A peine cet établissement était-il formé, que François Ier ordonna la réunion des Enfants-Rouges à l’hôpital du Saint-Esprit. L’arrêt du 23 janvier 1539, qui constate celte volonté du roi, n’en apprend point les motifs. Ce changement n’eut pas lieu ou fut de peu de durée; car, le 20 mai 1542, des lettres-patentes du roi organisèrent l’administration de l’hôpital des Enfants-Dieu orphelins, près le Temple. Dans la suite, par édit du mois d’octobre 1576, on choisit cette maison pour y établir l’hôpital de la Charité chrétienne de Nicolas Houel, transféré depuis au faubourg Saint-Marcel.
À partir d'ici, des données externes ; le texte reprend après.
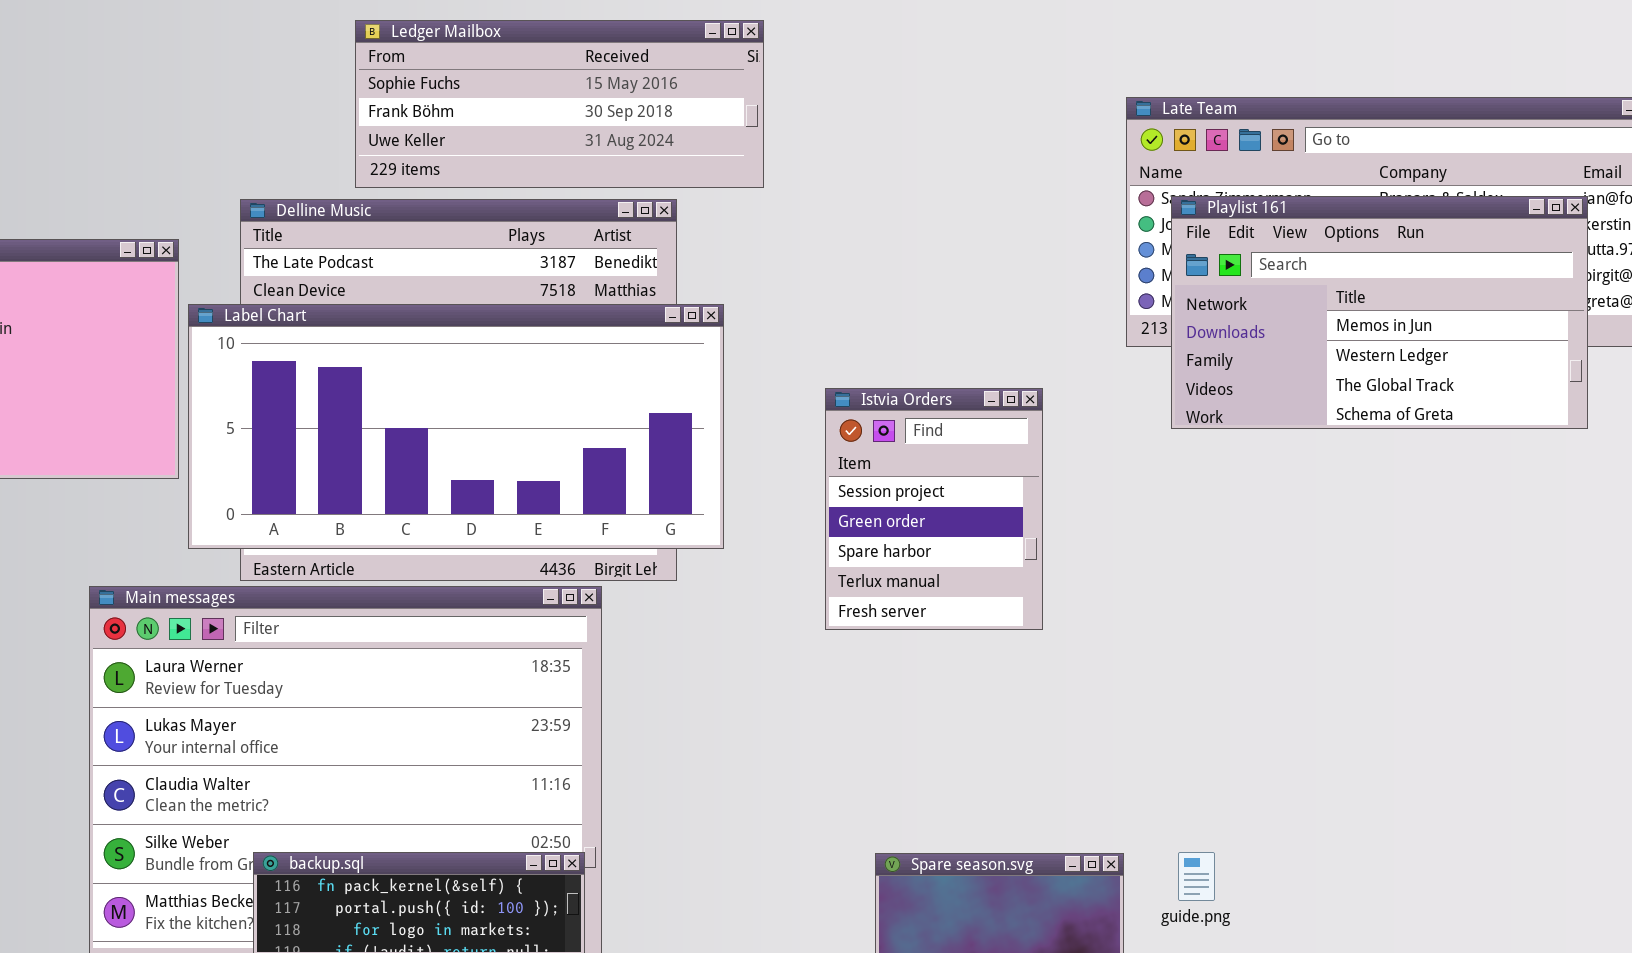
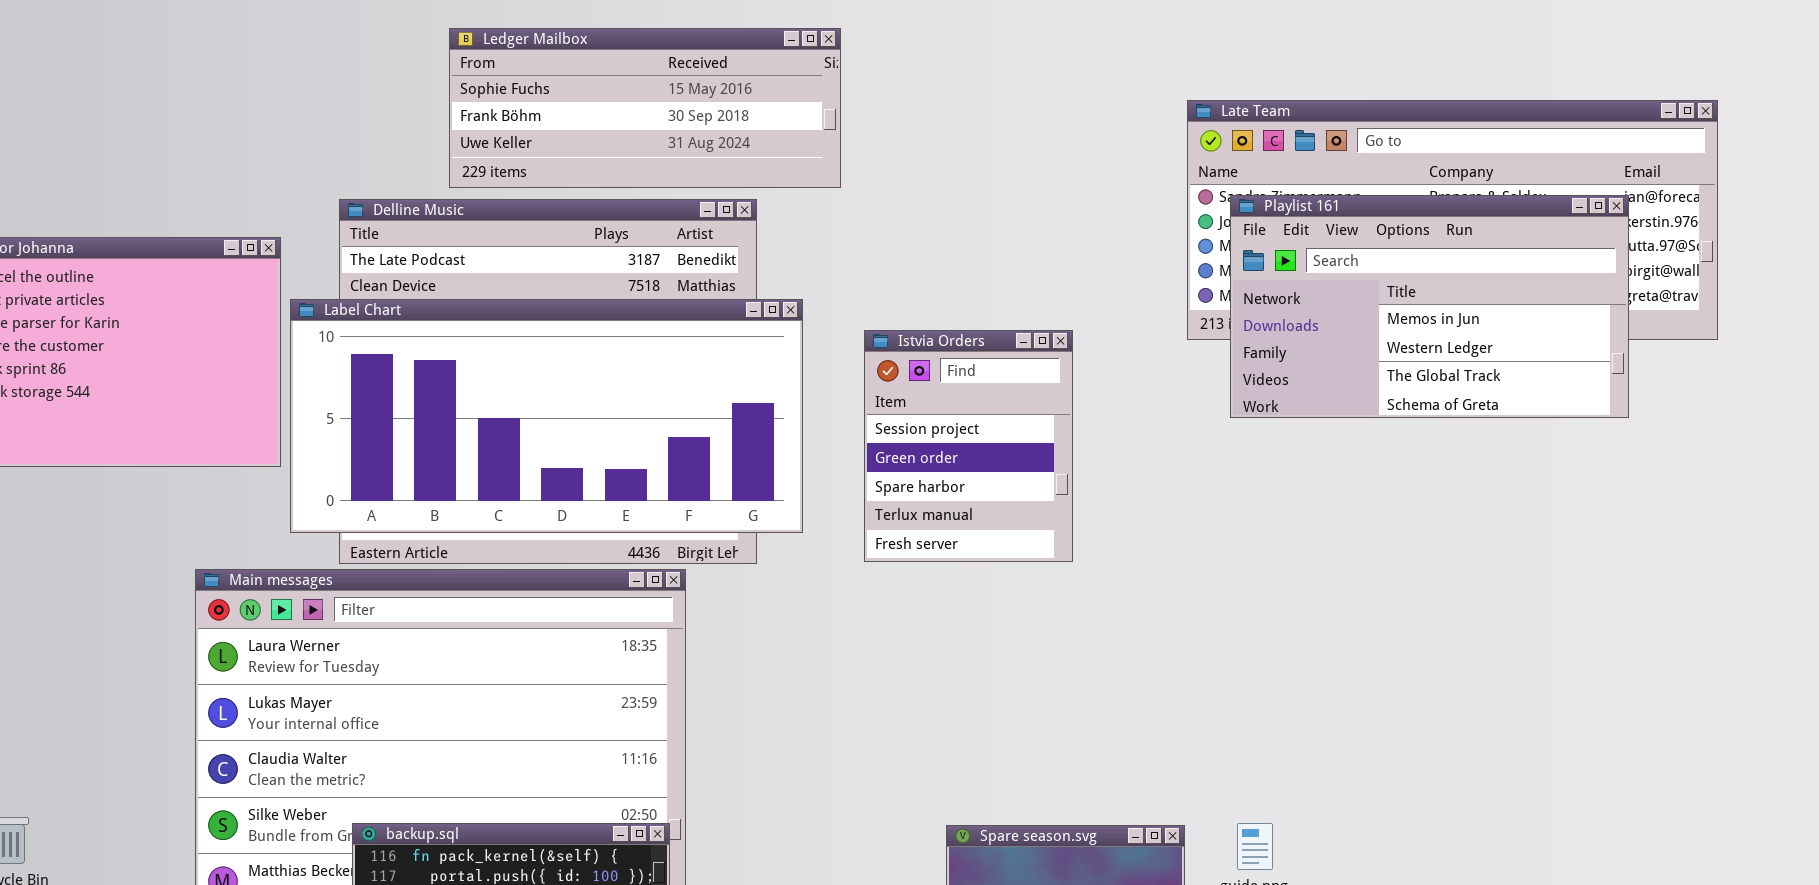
Istvia Orders: [825,388,1043,630] -> [864,330,1073,562], moved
A l’époque où Dubreuil écrivait son Théâtre des antiquités, on voyait encore les bâtiments élevés sous le règne de François Ier; mais cet hôpital fut reconstruit des aumônes des gens de bien. Les vitres de la chapelle étaient ornés de différentes peintures: « le Sacrifice d’ Abraham ; le roi et la reine introduisant les enfants; les Innocents; les trois enfants en la fournaise; l’entrée de Nôtre-Seigneur en Jérusalem; Jésus montrant un enfant aux apôtres pour exemple de simplicité ; les femmes offrant leurs enfants à Notre-Seigneur : toutes lesquelles histoires ont été ainsi disposées par un homme docte et adaptées aux pauvres Enfants-Rouges. » On voyait dans la chapelle la sépulture de Jean Megret, président à mortier au parlement sous François 1er, et celle de Nicolas de Beauclerc, conseiller du roi et trésorier général des finances à Paris, mort en 1602. Dubreuil rapporte aussi l’épitaphe latine d’Antoine Briçonnet, mort en 1605, et qui avait rempli plusieurs fonctions importantes. Cet hôpital fut supprimé par lettres-patentes du mois de mai 1772, enregistrées au parlement le 5 juin suivant. Les orphelins furent transférés à l’hôpital des Enfants-Trouvés, auquel on réunit les biens de celui des Enfants-Rouges. »

Source : J. de Gaulle, Nouvelle histoire de Paris et de ses environs, Ed P. M. Pourrat frères, 1839-1841, Paris.